结合中国煤电技术发展情况和APEC地区各经济体的能源发展需求，提出清洁高效燃煤发电技术推广方案:越南、印尼、马来西亚、泰国、菲律宾等发展中经济体经济发展处于上升期，电力需求增长迅猛，对低成本发电技术需求强烈。相比于美国和日本技术，中国的清洁燃煤发电技术具有成本优势，因此可以在上述几个经济体推广超超临界燃煤发电技术;并在越南、印尼和泰国等产煤经济体推广CFB燃烧技术。鉴于各经济体对发电成本的敏感性以及环保的关注度，可在满足各经济体环保要求下适当调整脱硫脱硝等流程以保证经济性，并做好超低排放改造的技术设计并预留改造空间。在俄罗斯、墨西哥和智利可推广小容量清洁燃煤发电技术以及超低排放技术;在文莱、秘鲁、巴布新几内亚等经济体暂缓推广清洁燃煤发电技术。

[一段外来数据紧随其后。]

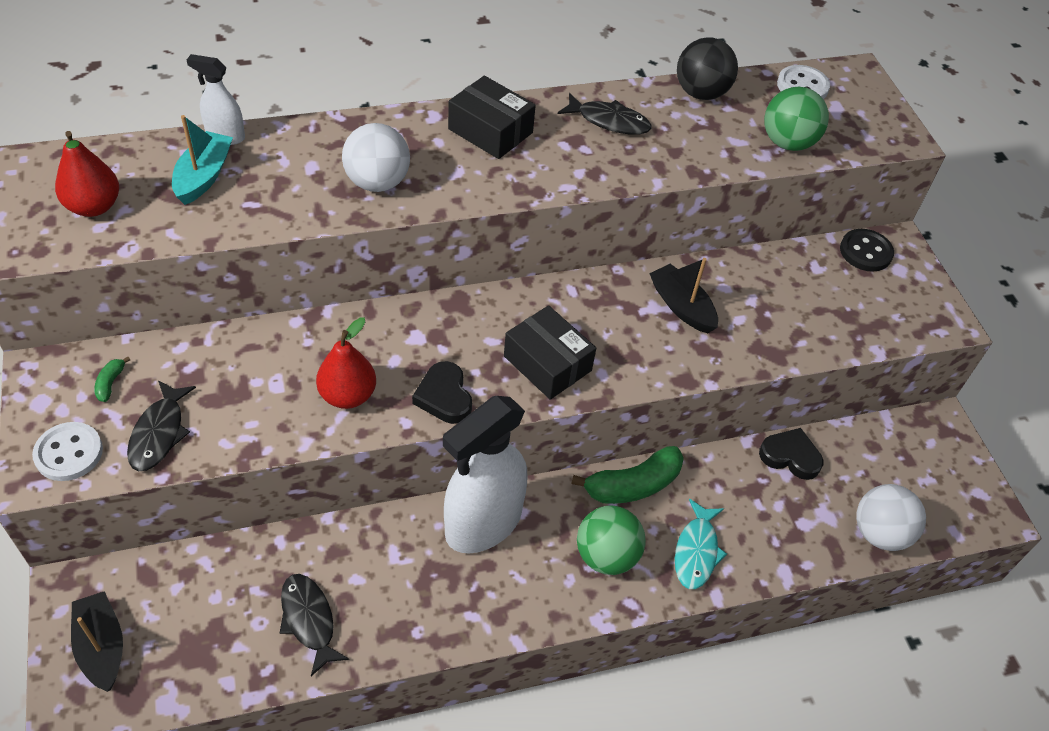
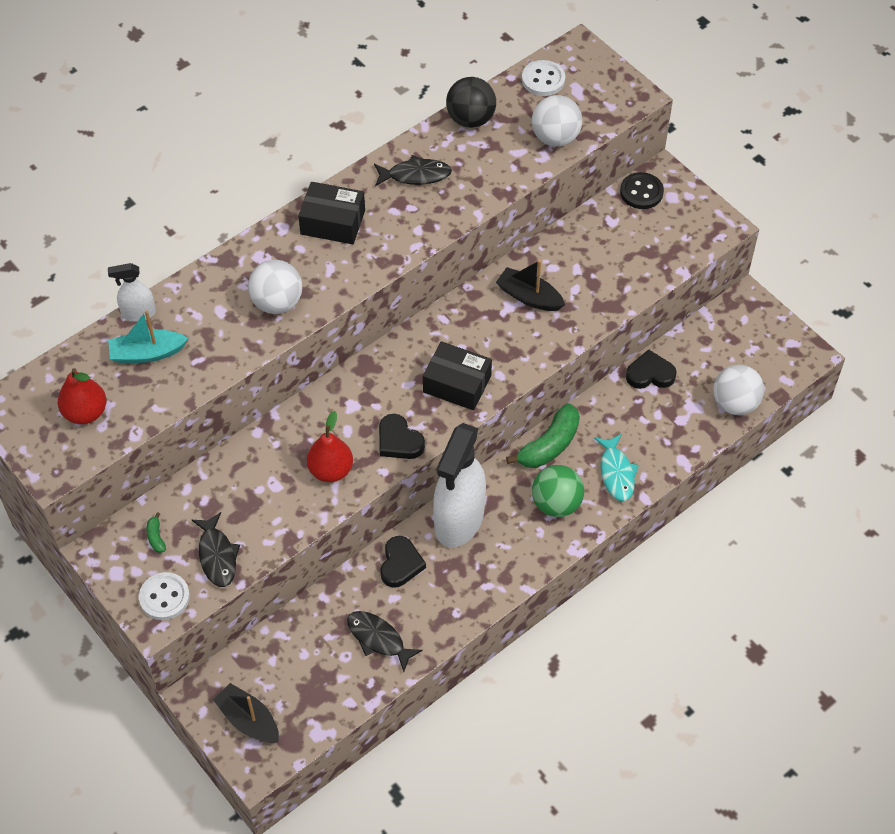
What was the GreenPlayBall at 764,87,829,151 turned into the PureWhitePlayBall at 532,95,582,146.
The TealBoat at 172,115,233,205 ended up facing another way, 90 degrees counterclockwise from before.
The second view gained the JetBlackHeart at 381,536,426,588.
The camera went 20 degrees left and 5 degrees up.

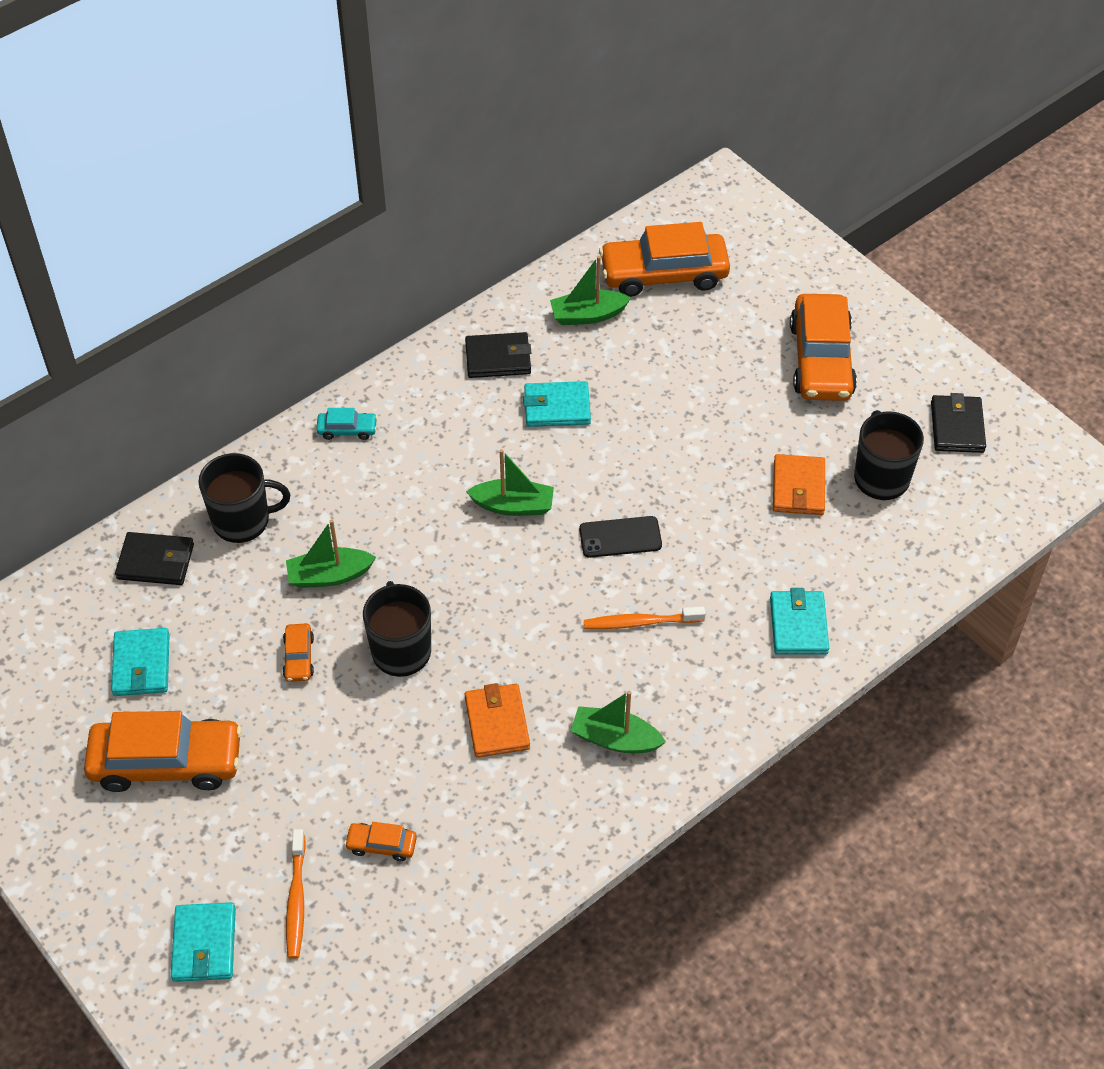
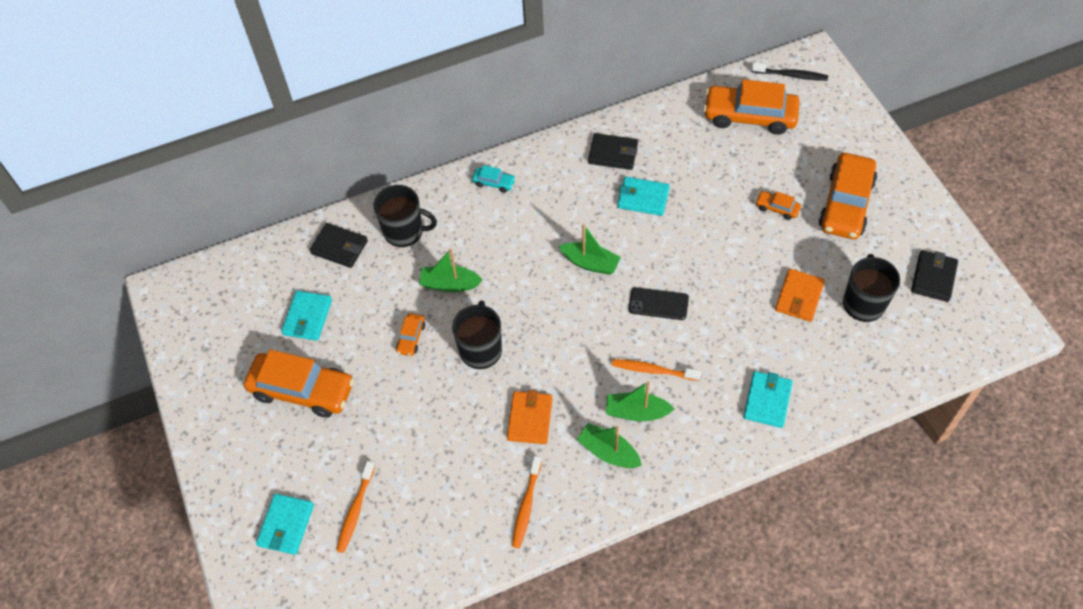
The GreenBoat ended up elsewhere, having gone from 550,256,631,325 to 606,381,674,421.
The BrightOrangeToyCar ended up elsewhere, having gone from 344,822,417,861 to 755,191,801,220.
The second view gained the JetBlackToothBrush at 751,62,828,81.
The second view gained the BrightOrangeToothBrush at 512,456,542,548.
The camera went 20 degrees right and 5 degrees up.

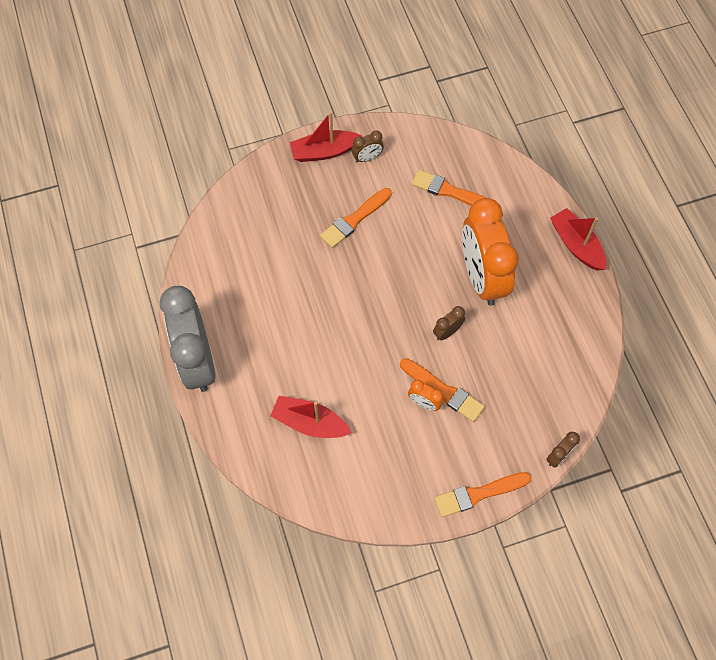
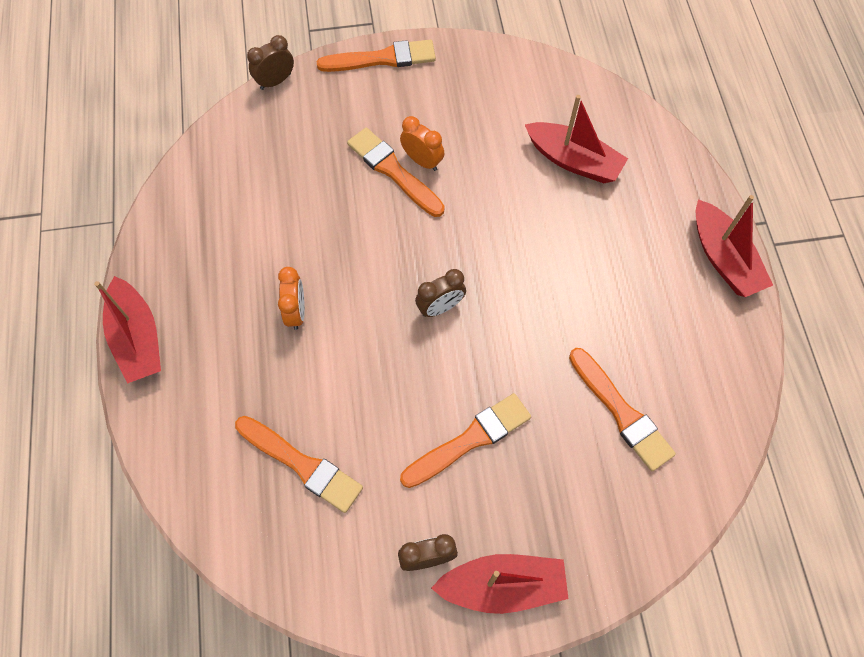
The size of the BrightOrangeClock at 462,198,518,306 changed by a factor of 0.40.
Where the GrayClock stood at 160,286,216,392, the CrimsonBoat came to stand at 695,195,773,297.
The BrownClock ended up elsewhere, having gone from 433,306,465,340 to 415,269,466,317.
The second view gained the BrightOrangePaintbrush at 569,348,676,471.
The camera went 170 degrees left and 0 degrees up.

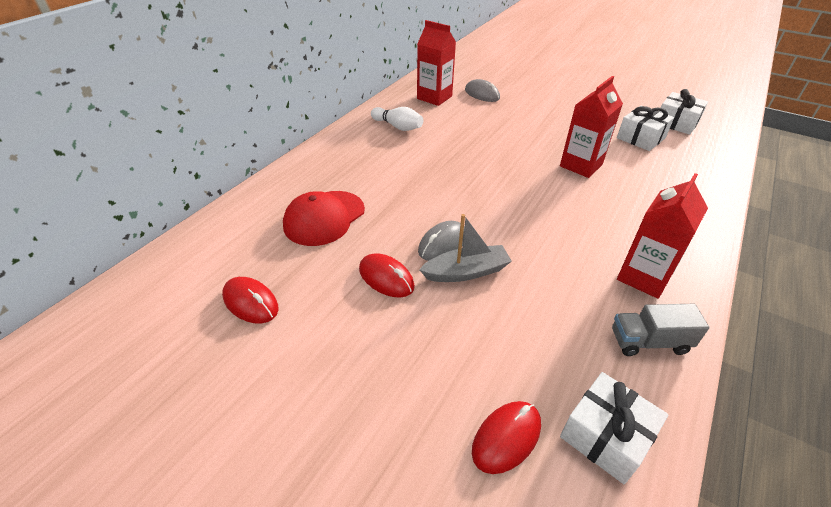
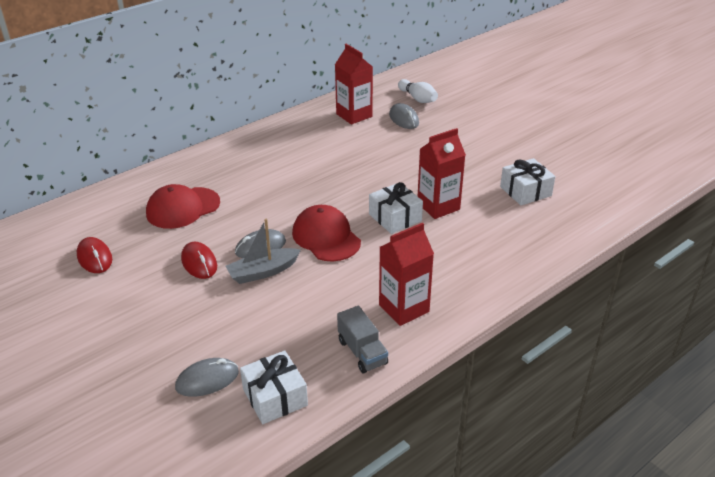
The PureWhitePresent ended up elsewhere, having gone from 660,89,708,135 to 369,182,423,234.
The PureWhiteBowlingPin ended up elsewhere, having gone from 371,107,423,131 to 398,79,438,103.
The GrayBoat at 419,214,512,282 ended up facing another way, 150 degrees clockwise from before.
The GrayToyTruck at 612,304,709,356 ended up facing another way, 135 degrees counterclockwise from before.
What was the CrimsonMouse at 472,401,541,474 turned into the GrayMouse at 175,358,239,397.
The second view gained the CrimsonCap at 292,205,361,261.
The camera went 20 degrees right and 5 degrees down.

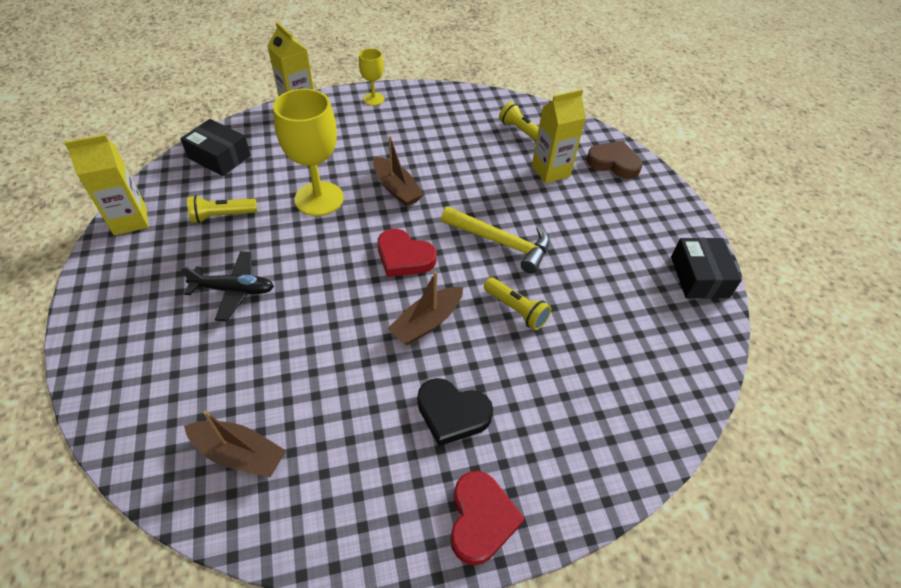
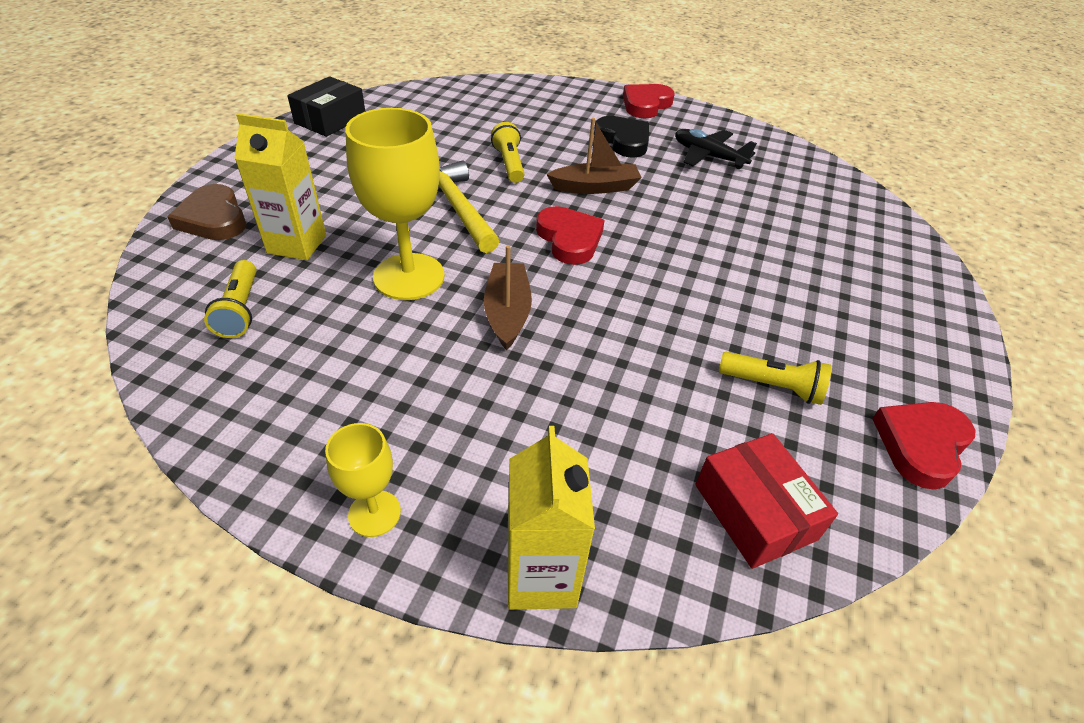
The YellowGoblet ended up elsewhere, having gone from 273,89,344,216 to 345,108,445,300.
What was the JetBlackPackage at 180,119,251,176 turned into the CrimsonPackage at 695,433,838,569.
Where the YellowMilkCarton stood at 64,134,149,235, the CrimsonHeart came to stand at 872,402,975,490.
The JetBlackToyPlane ended up elsewhere, having gone from 180,251,274,321 to 675,129,757,169.
The second view lost the BrownBoat at 184,410,286,477.
The camera went 145 degrees left and 5 degrees down.

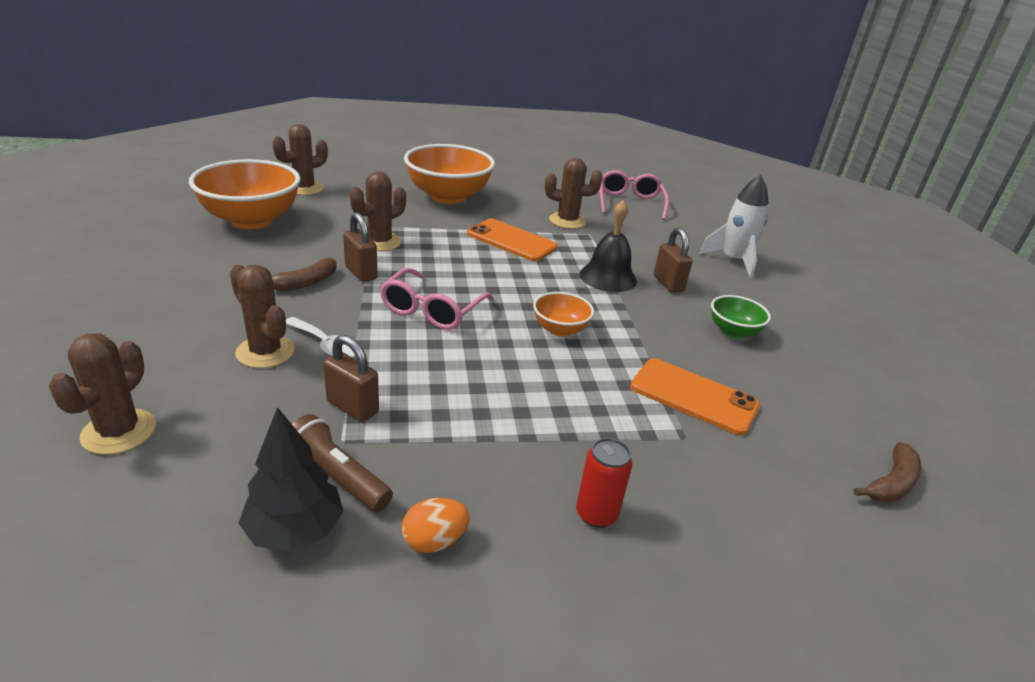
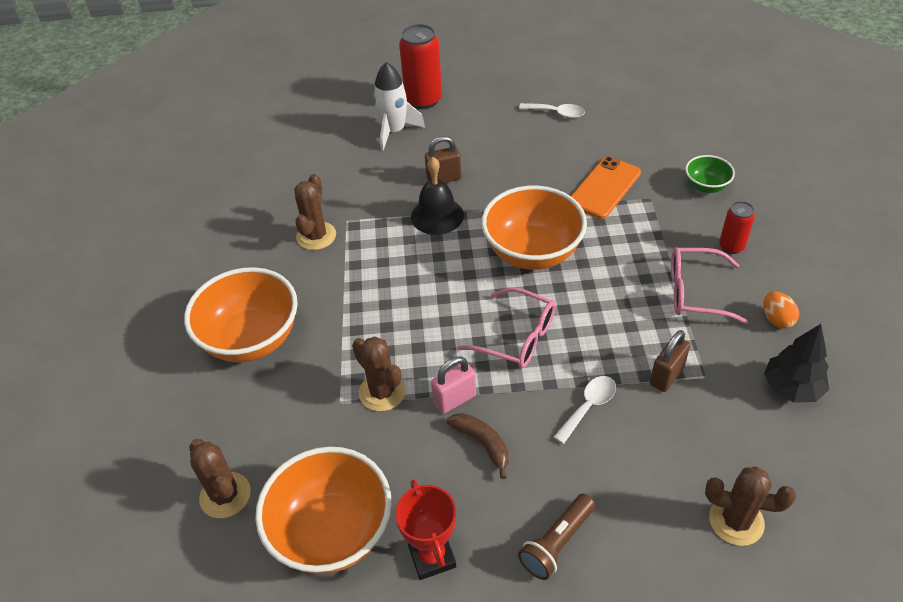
The PinkGlasses ended up elsewhere, having gone from 600,170,669,220 to 671,247,748,324.
What was the BrownLock at 343,212,378,282 turned into the PinkLock at 431,356,476,414.
The second view lost the BrightOrangeSmartphone at 467,219,558,261.
The second view lost the BrownSaguaroCactus at 230,265,295,368.
The size of the BrightOrangeDeepDish at 533,292,594,337 changed by a factor of 2.01.
The GreenDeepDish ended up elsewhere, having gone from 711,295,771,338 to 685,155,735,193.
The BrownFlashlight ended up elsewhere, having gone from 292,414,393,512 to 518,493,595,580.
The second view lost the BrownBanana at 853,442,921,503.
The second view gained the CrimsonCan at 399,24,442,109.
The second view gained the PureWhiteSpoon at 519,103,585,118.
The second view gained the CrimsonAwardCup at 395,479,456,580.
The camera went 80 degrees left and 15 degrees up.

基础情景下，澳大利亚、加拿大、香港、新西兰、中国台北和美国等发达经济体的2030年煤电装机容量和发电量较2016年都有所减少。发达经济体中仅日本、韩国和新加坡煤电装机容量和发电量有所增加。发展中经济体2030年煤电装机均较2016年有所增加，尤其以越南、印度尼西亚、菲律宾、马来西亚、泰国等东南亚经济体煤电装机容量增长迅猛;低发展前景下，可再生能源发电技术在各经济体中迅猛发展;而煤电的消费增长普遍得到了遏制，仅有智利、越南、印度尼西亚、菲律宾、马来西亚、泰国等经济体煤电装机容量有所增加;在高发展情景下，煤电技术在亚太各经济体中普遍得到了重视和发展，仅中国香港、新西兰、中国台北和美国等发达经济体的2030年煤电装机容量和发电量比2016年有所减少。在此情景下，可再生能源发电技术仍然得到了较快发展，各经济体普遍增加了可再生能源的装机容量和发电量。亚太地区的各经济体，特别是发展中经济体，在确立能源发展战略时，应立足自身资源禀赋，选择适宜的电力能源发展路径。